Three methods of eliminating/reducing Confounding Variables:
i. Random Assignment - Randomizes EV's across conditions
ii. Hold EV's constant - involves making sure that some factors are the
same across conditions and groups.
iii. Manipulate EV's into IV's - makes a more complex but informative
Part III: Sampling Theory, Measurement Theory, and Statistical Significance
a. Population - A group of interest.
c. Random Sampling Vs Random Assignment - Random sampling is an issue of external validity, because if you don't randomly sample you cannot generalize your results to the rest of the world. Random assignment is an issue of internal validity; if you do not randomly assign your subjects to conditions you may create CV's that threaten the experiments internal validity and proof of causality.
d. Reliability - The operational definition must be free of excessive amounts of random measurement error.
e. Population Mean (or pop true score) - (pop x_) often hypothetical target
f. Statistical Significance - When the researcher can be at least 95% that the effect is real. Does not equal validity.
g. Sample - means of drawing, randomly or not, people from a given group into an experiment.
h.

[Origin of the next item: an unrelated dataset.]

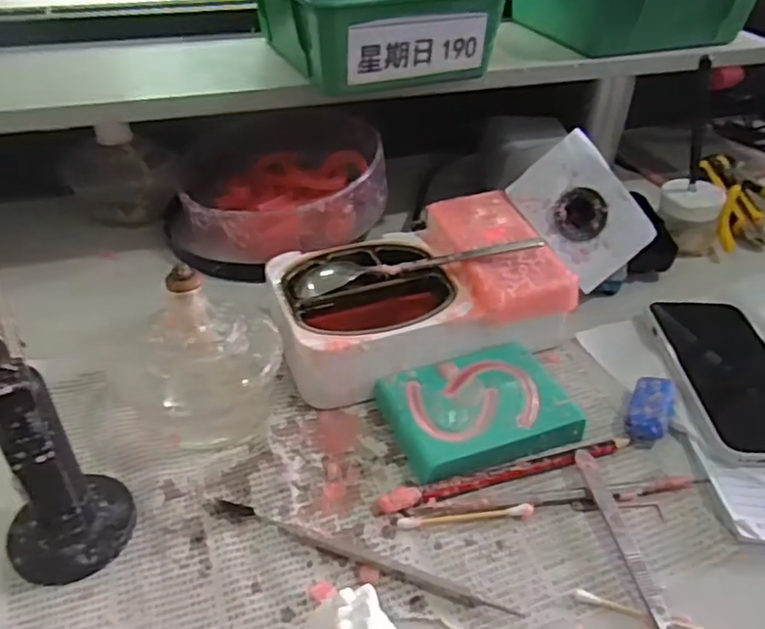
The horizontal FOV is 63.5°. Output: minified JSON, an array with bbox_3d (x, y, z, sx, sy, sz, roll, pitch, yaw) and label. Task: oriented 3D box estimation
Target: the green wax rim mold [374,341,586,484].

Representativeness - Does the sample represent the population?
i. Validity (in the context of measurement theory) - Does the operational definition measure what it is supposed to?
j. Stratified Random Sampling - randomly sampling from a specific group.
k. Sample Size - The higher the sample size the more likely the results are to be accurate. Must be at least 20 to be considered an accurate representation of any given group.
l. Sampling Error - sample mean minus population mean.